Egypt, Libya, and Yemen are in the midst of unpredictable political transitions following the 2011 uprisings. This report examines the ways in which security concerns associated with this volatile environment impact women’s political participation, as well as the ways in which women’s participation in turn affects their security.

Based on consultations with over 400 women and men conducted in late 2012 and early 2013, it presents a situation of considerable flux where widespread politicisation and greater opportunities for women’s activism are accompanied by increased risk and a backlash against women’s rights.

Key findings:

  • Women feel insecure due to crime, weapons, and violent local power struggles and particularly politically active women experience concerted campaigns of threats and slander. At the same time, social understandings of their appropriate role are becoming more diverse and women are being targeted in part because they are more present, more demanding, and are seeking to access new fields of decision-making, including on security issues.
  • Grassroots initiatives have sprung-up to directly protect women against harassment and violence. There are now more women’s groups working specifically on women’s security issues, and women’s groups more broadly have picked up on the growing importance of safety and security concerns as barriers to participation in public life.
  • Women’s reservations about current security provision and abuses of power by security forces come out strongly in the report. Consulted women distrust state security providers and have little faith in their ability to address their security concerns. Women took a strong stance on the need for fundamental changes to the way security forces in all three countries operate.

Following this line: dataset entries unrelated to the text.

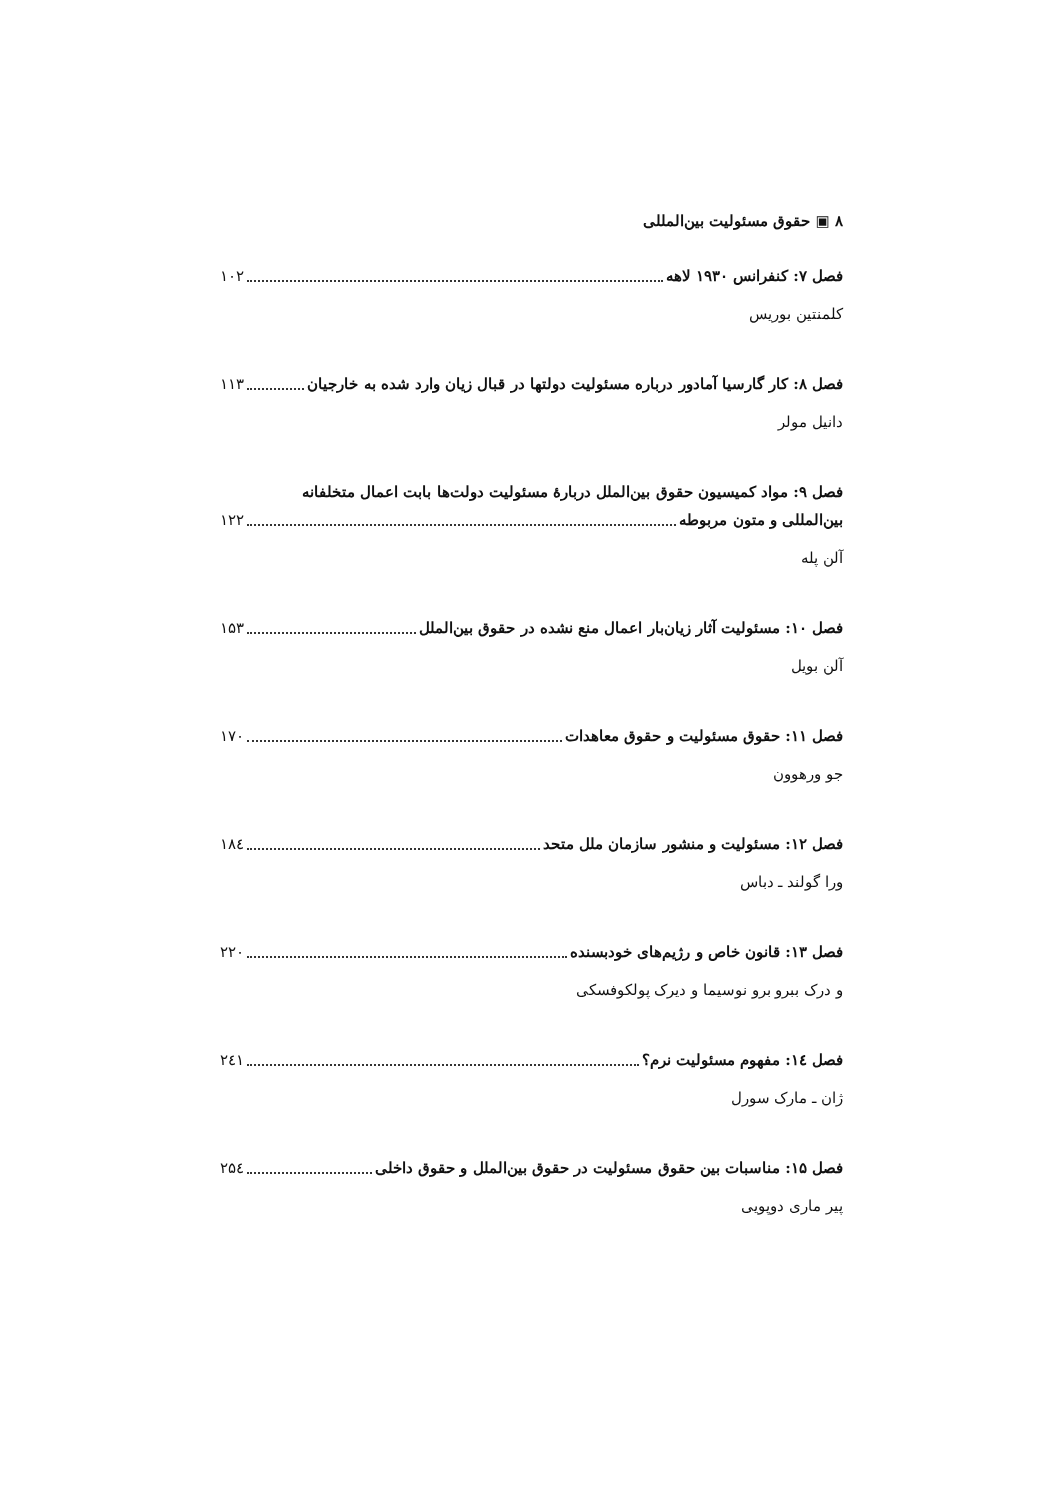۸ ▣ حقوق مسئولیت بین‌المللی
فصل ۷: کنفرانس ۱۹۳۰ لاهه ۱۰۲
کلمنتین بوریس
فصل ۸: کار گارسیا آمادور درباره مسئولیت دولتها در قبال زیان وارد شده به خارجیان ۱۱۳
دانیل مولر
فصل ۹: مواد کمیسیون حقوق بین‌الملل دربارهٔ مسئولیت دولت‌ها بابت اعمال متخلفانه
بین‌المللی و متون مربوطه ۱۲۲
آلن پله
فصل ۱۰: مسئولیت آثار زیان‌بار اعمال منع نشده در حقوق بین‌الملل ۱۵۳
آلن بویل
فصل ۱۱: حقوق مسئولیت و حقوق معاهدات ۱۷۰
جو ورهوون
فصل ۱۲: مسئولیت و منشور سازمان ملل متحد ۱۸٤
ورا گولند ـ دباس
فصل ۱۳: قانون خاص و رژیم‌های خودبسنده ۲۲۰
و درک ببرو برو نوسیما و دیرک پولکوفسکی
فصل ۱٤: مفهوم مسئولیت نرم؟ ۲٤۱
ژان ـ مارک سورل
فصل ۱۵: مناسبات بین حقوق مسئولیت در حقوق بین‌الملل و حقوق داخلی ۲۵٤
پیر ماری دوپویی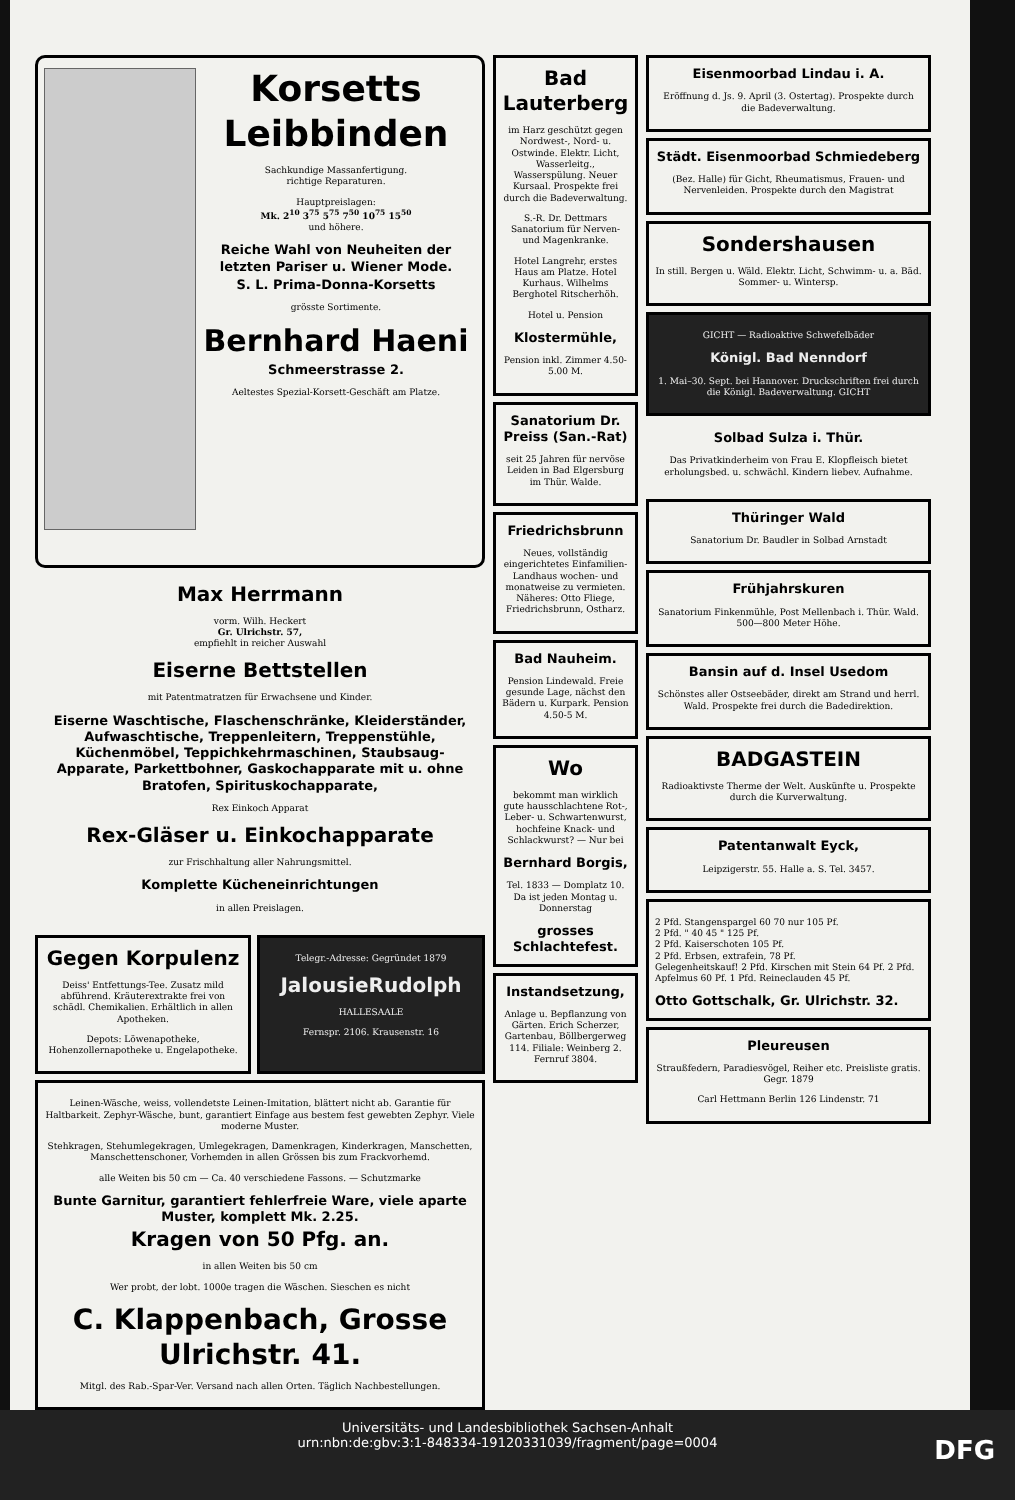Korsetts
Leibbinden
Sachkundige Massanfertigung.
richtige Reparaturen.
Hauptpreislagen:
Mk. 2<sup>10</sup> 3<sup>75</sup> 5<sup>75</sup> 7<sup>50</sup> 10<sup>75</sup> 15<sup>50</sup>
und höhere.
Reiche Wahl von Neuheiten der letzten Pariser u. Wiener Mode.
S. L. Prima-Donna-Korsetts
grösste Sortimente.
Bernhard Haeni
Schmeerstrasse 2.
Aeltestes Spezial-Korsett-Geschäft am Platze.
Max Herrmann
vorm. Wilh. Heckert
Gr. Ulrichstr. 57,
empfiehlt in reicher Auswahl
Eiserne Bettstellen
mit Patentmatratzen für Erwachsene und Kinder.
Eiserne Waschtische, Flaschenschränke, Kleiderständer, Aufwaschtische, Treppenleitern, Treppenstühle, Küchenmöbel, Teppichkehrmaschinen, Staubsaug-Apparate, Parkettbohner, Gaskochapparate mit u. ohne Bratofen, Spirituskochapparate,
Rex Einkoch Apparat
Rex-Gläser u. Einkochapparate
zur Frischhaltung aller Nahrungsmittel.
Komplette Kücheneinrichtungen
in allen Preislagen.
Gegen Korpulenz
Deiss' Entfettungs-Tee. Zusatz mild abführend. Kräuterextrakte frei von schädl. Chemikalien. Erhältlich in allen Apotheken.
Depots: Löwenapotheke, Hohenzollernapotheke u. Engelapotheke.
Telegr.-Adresse: Gegründet 1879
JalousieRudolph
HALLESAALE
Fernspr. 2106. Krausenstr. 16
Leinen-Wäsche, weiss, vollendetste Leinen-Imitation, blättert nicht ab. Garantie für Haltbarkeit. Zephyr-Wäsche, bunt, garantiert Einfage aus bestem fest gewebten Zephyr. Viele moderne Muster.
Stehkragen, Stehumlegekragen, Umlegekragen, Damenkragen, Kinderkragen, Manschetten, Manschettenschoner, Vorhemden in allen Grössen bis zum Frackvorhemd.
alle Weiten bis 50 cm — Ca. 40 verschiedene Fassons. — Schutzmarke
Bunte Garnitur, garantiert fehlerfreie Ware, viele aparte Muster, komplett Mk. 2.25.
Kragen von 50 Pfg. an.
in allen Weiten bis 50 cm
Wer probt, der lobt. 1000e tragen die Wäschen. Sieschen es nicht
C. Klappenbach, Grosse Ulrichstr. 41.
Mitgl. des Rab.-Spar-Ver. Versand nach allen Orten. Täglich Nachbestellungen.
Bad Lauterberg
im Harz geschützt gegen Nordwest-, Nord- u. Ostwinde. Elektr. Licht, Wasserleitg., Wasserspülung. Neuer Kursaal. Prospekte frei durch die Badeverwaltung.
S.-R. Dr. Dettmars Sanatorium für Nerven- und Magenkranke.
Hotel Langrehr, erstes Haus am Platze. Hotel Kurhaus. Wilhelms Berghotel Ritscherhöh.
Hotel u. Pension
Klostermühle,
Pension inkl. Zimmer 4.50-5.00 M.
Sanatorium Dr. Preiss (San.-Rat)
seit 25 Jahren für nervöse Leiden in Bad Elgersburg im Thür. Walde.
Friedrichsbrunn
Neues, vollständig eingerichtetes Einfamilien-Landhaus wochen- und monatweise zu vermieten. Näheres: Otto Fliege, Friedrichsbrunn, Ostharz.
Bad Nauheim.
Pension Lindewald. Freie gesunde Lage, nächst den Bädern u. Kurpark. Pension 4.50-5 M.
Wo
bekommt man wirklich gute hausschlachtene Rot-, Leber- u. Schwartenwurst, hochfeine Knack- und Schlackwurst? — Nur bei
Bernhard Borgis,
Tel. 1833 — Domplatz 10. Da ist jeden Montag u. Donnerstag
grosses Schlachtefest.
Instandsetzung,
Anlage u. Bepflanzung von Gärten. Erich Scherzer, Gartenbau, Böllbergerweg 114. Filiale: Weinberg 2. Fernruf 3804.
Eisenmoorbad Lindau i. A.
Eröffnung d. Js. 9. April (3. Ostertag). Prospekte durch die Badeverwaltung.
Städt. Eisenmoorbad Schmiedeberg
(Bez. Halle) für Gicht, Rheumatismus, Frauen- und Nervenleiden. Prospekte durch den Magistrat
Sondershausen
In still. Bergen u. Wäld. Elektr. Licht, Schwimm- u. a. Bäd. Sommer- u. Wintersp.
GICHT — Radioaktive Schwefelbäder
Königl. Bad Nenndorf
1. Mai–30. Sept. bei Hannover. Druckschriften frei durch die Königl. Badeverwaltung. GICHT
Solbad Sulza i. Thür.
Das Privatkinderheim von Frau E. Klopfleisch bietet erholungsbed. u. schwächl. Kindern liebev. Aufnahme.
Thüringer Wald
Sanatorium Dr. Baudler in Solbad Arnstadt
Frühjahrskuren
Sanatorium Finkenmühle, Post Mellenbach i. Thür. Wald. 500—800 Meter Höhe.
Bansin auf d. Insel Usedom
Schönstes aller Ostseebäder, direkt am Strand und herrl. Wald. Prospekte frei durch die Badedirektion.
BADGASTEIN
Radioaktivste Therme der Welt. Auskünfte u. Prospekte durch die Kurverwaltung.
Patentanwalt Eyck,
Leipzigerstr. 55. Halle a. S. Tel. 3457.
2 Pfd. Stangenspargel 60 70 nur 105 Pf.
2 Pfd. " 40 45 " 125 Pf.
2 Pfd. Kaiserschoten 105 Pf.
2 Pfd. Erbsen, extrafein, 78 Pf.
Gelegenheitskauf! 2 Pfd. Kirschen mit Stein 64 Pf. 2 Pfd. Apfelmus 60 Pf. 1 Pfd. Reineclauden 45 Pf.
Otto Gottschalk, Gr. Ulrichstr. 32.
Pleureusen
Straußfedern, Paradiesvögel, Reiher etc. Preisliste gratis. Gegr. 1879
Carl Hettmann Berlin 126 Lindenstr. 71
Universitäts- und Landesbibliothek Sachsen-Anhalt
urn:nbn:de:gbv:3:1-848334-19120331039/fragment/page=0004
DFG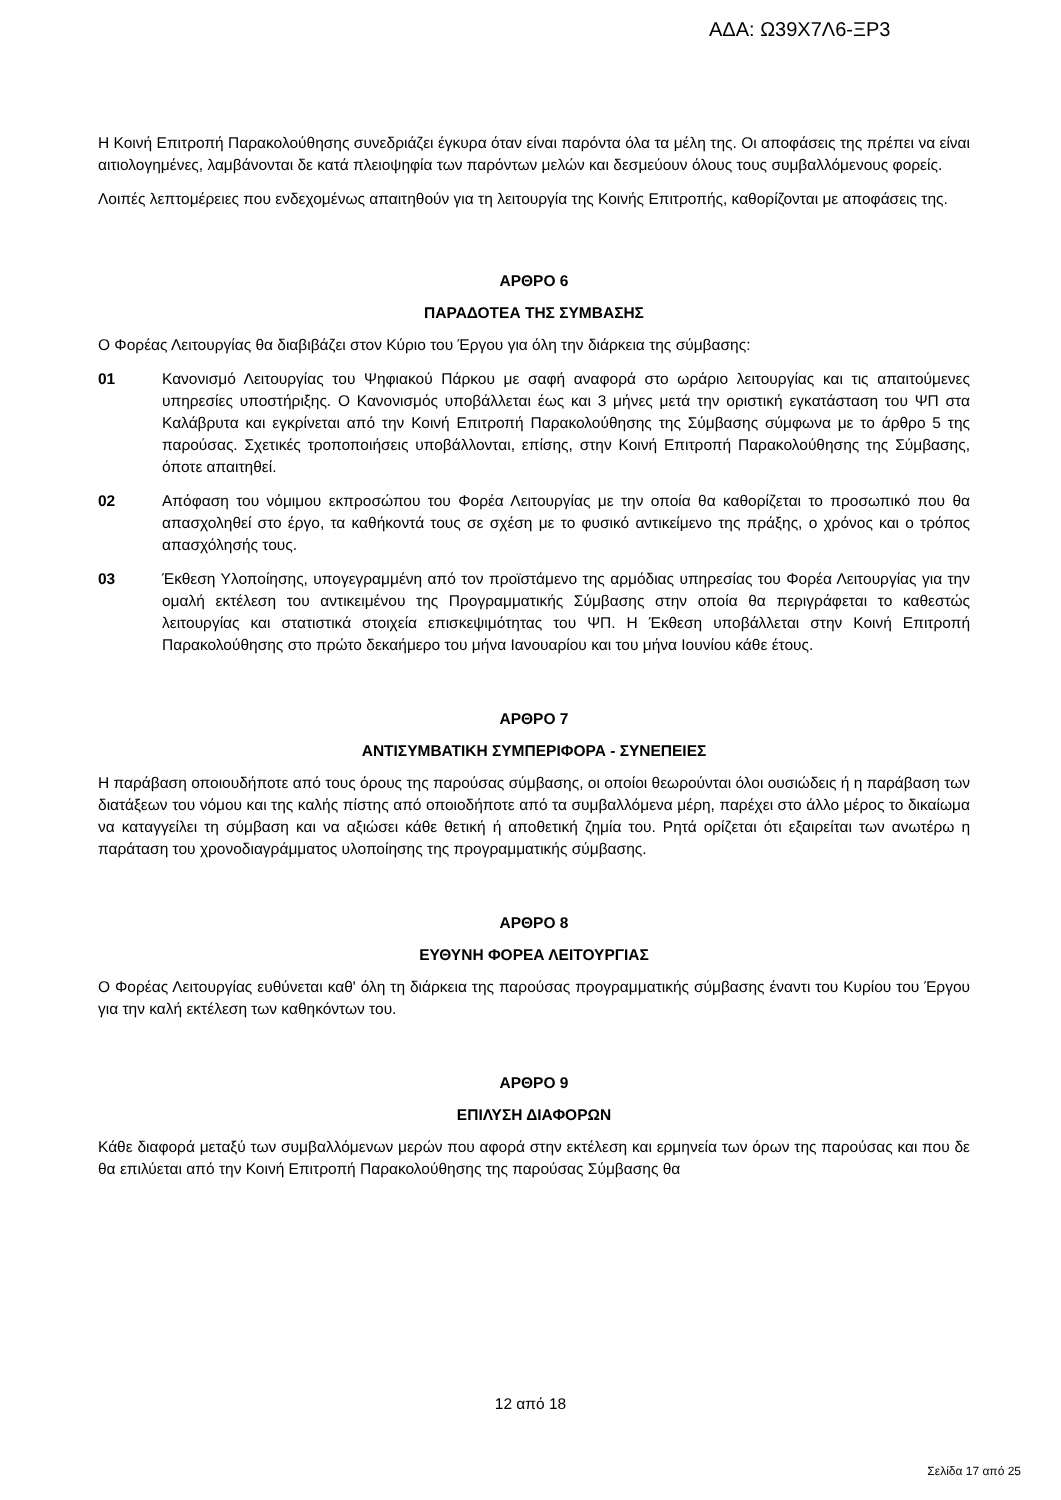ΑΔΑ: Ω39Χ7Λ6-ΞΡ3
Η Κοινή Επιτροπή Παρακολούθησης συνεδριάζει έγκυρα όταν είναι παρόντα όλα τα μέλη της. Οι αποφάσεις της πρέπει να είναι αιτιολογημένες, λαμβάνονται δε κατά πλειοψηφία των παρόντων μελών και δεσμεύουν όλους τους συμβαλλόμενους φορείς.
Λοιπές λεπτομέρειες που ενδεχομένως απαιτηθούν για τη λειτουργία της Κοινής Επιτροπής, καθορίζονται με αποφάσεις της.
ΑΡΘΡΟ 6
ΠΑΡΑΔΟΤΕΑ ΤΗΣ ΣΥΜΒΑΣΗΣ
Ο Φορέας Λειτουργίας θα διαβιβάζει στον Κύριο του Έργου για όλη την διάρκεια της σύμβασης:
01 Κανονισμό Λειτουργίας του Ψηφιακού Πάρκου με σαφή αναφορά στο ωράριο λειτουργίας και τις απαιτούμενες υπηρεσίες υποστήριξης. Ο Κανονισμός υποβάλλεται έως και 3 μήνες μετά την οριστική εγκατάσταση του ΨΠ στα Καλάβρυτα και εγκρίνεται από την Κοινή Επιτροπή Παρακολούθησης της Σύμβασης σύμφωνα με το άρθρο 5 της παρούσας. Σχετικές τροποποιήσεις υποβάλλονται, επίσης, στην Κοινή Επιτροπή Παρακολούθησης της Σύμβασης, όποτε απαιτηθεί.
02 Απόφαση του νόμιμου εκπροσώπου του Φορέα Λειτουργίας με την οποία θα καθορίζεται το προσωπικό που θα απασχοληθεί στο έργο, τα καθήκοντά τους σε σχέση με το φυσικό αντικείμενο της πράξης, ο χρόνος και ο τρόπος απασχόλησής τους.
03 Έκθεση Υλοποίησης, υπογεγραμμένη από τον προϊστάμενο της αρμόδιας υπηρεσίας του Φορέα Λειτουργίας για την ομαλή εκτέλεση του αντικειμένου της Προγραμματικής Σύμβασης στην οποία θα περιγράφεται το καθεστώς λειτουργίας και στατιστικά στοιχεία επισκεψιμότητας του ΨΠ. Η Έκθεση υποβάλλεται στην Κοινή Επιτροπή Παρακολούθησης στο πρώτο δεκαήμερο του μήνα Ιανουαρίου και του μήνα Ιουνίου κάθε έτους.
ΑΡΘΡΟ 7
ΑΝΤΙΣΥΜΒΑΤΙΚΗ ΣΥΜΠΕΡΙΦΟΡΑ - ΣΥΝΕΠΕΙΕΣ
Η παράβαση οποιουδήποτε από τους όρους της παρούσας σύμβασης, οι οποίοι θεωρούνται όλοι ουσιώδεις ή η παράβαση των διατάξεων του νόμου και της καλής πίστης από οποιοδήποτε από τα συμβαλλόμενα μέρη, παρέχει στο άλλο μέρος το δικαίωμα να καταγγείλει τη σύμβαση και να αξιώσει κάθε θετική ή αποθετική ζημία του. Ρητά ορίζεται ότι εξαιρείται των ανωτέρω η παράταση του χρονοδιαγράμματος υλοποίησης της προγραμματικής σύμβασης.
ΑΡΘΡΟ 8
ΕΥΘΥΝΗ ΦΟΡΕΑ ΛΕΙΤΟΥΡΓΙΑΣ
Ο Φορέας Λειτουργίας ευθύνεται καθ' όλη τη διάρκεια της παρούσας προγραμματικής σύμβασης έναντι του Κυρίου του Έργου για την καλή εκτέλεση των καθηκόντων του.
ΑΡΘΡΟ 9
ΕΠΙΛΥΣΗ ΔΙΑΦΟΡΩΝ
Κάθε διαφορά μεταξύ των συμβαλλόμενων μερών που αφορά στην εκτέλεση και ερμηνεία των όρων της παρούσας και που δε θα επιλύεται από την Κοινή Επιτροπή Παρακολούθησης της παρούσας Σύμβασης θα
12 από 18
Σελίδα 17 από 25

Beyond deep-seated deficits in accountability of these forces generally, women face particular barriers to access security services, relating to social norms which discourage women from engaging directly with the police, as well as the negative attitudes and behaviour towards women of security providers themselves.

Recommendations for governments and civil society to make progress on five key areas:

  • Creating a more responsive security sector through reform processes that include women’s perspectives and include women’s specific concerns in setting national and local priorities.
  • Involving women in security provision, by building on women’s potential contributions in disarmament and linking police and communities, increasing the number of women police officers, and ensuring internal police procedures promote equality.
  • Increasing opportunities for women to influence decision-making, by making public space safer for women, being aware of barriers they face, and providing gender-sensitive access to formal and informal institutions.
  • Backing women’s networks and international and regional solidarity, by strengthening regional women’s alliances and encouraging them to reach out to grassroots constituencies.
  • Reducing the threat from defamation and slander, by limiting the ability of all actors to threaten or incite violence against women or any other group and by helping the media fact-check stories, exercise due diligence, and refrain from libel and defamation.

Source

SaferWorld (2013). 'It’s dangerous to be the first': Security barriers to women’s public participation in Egypt, Libya, and Yemen. London: SaferWorld.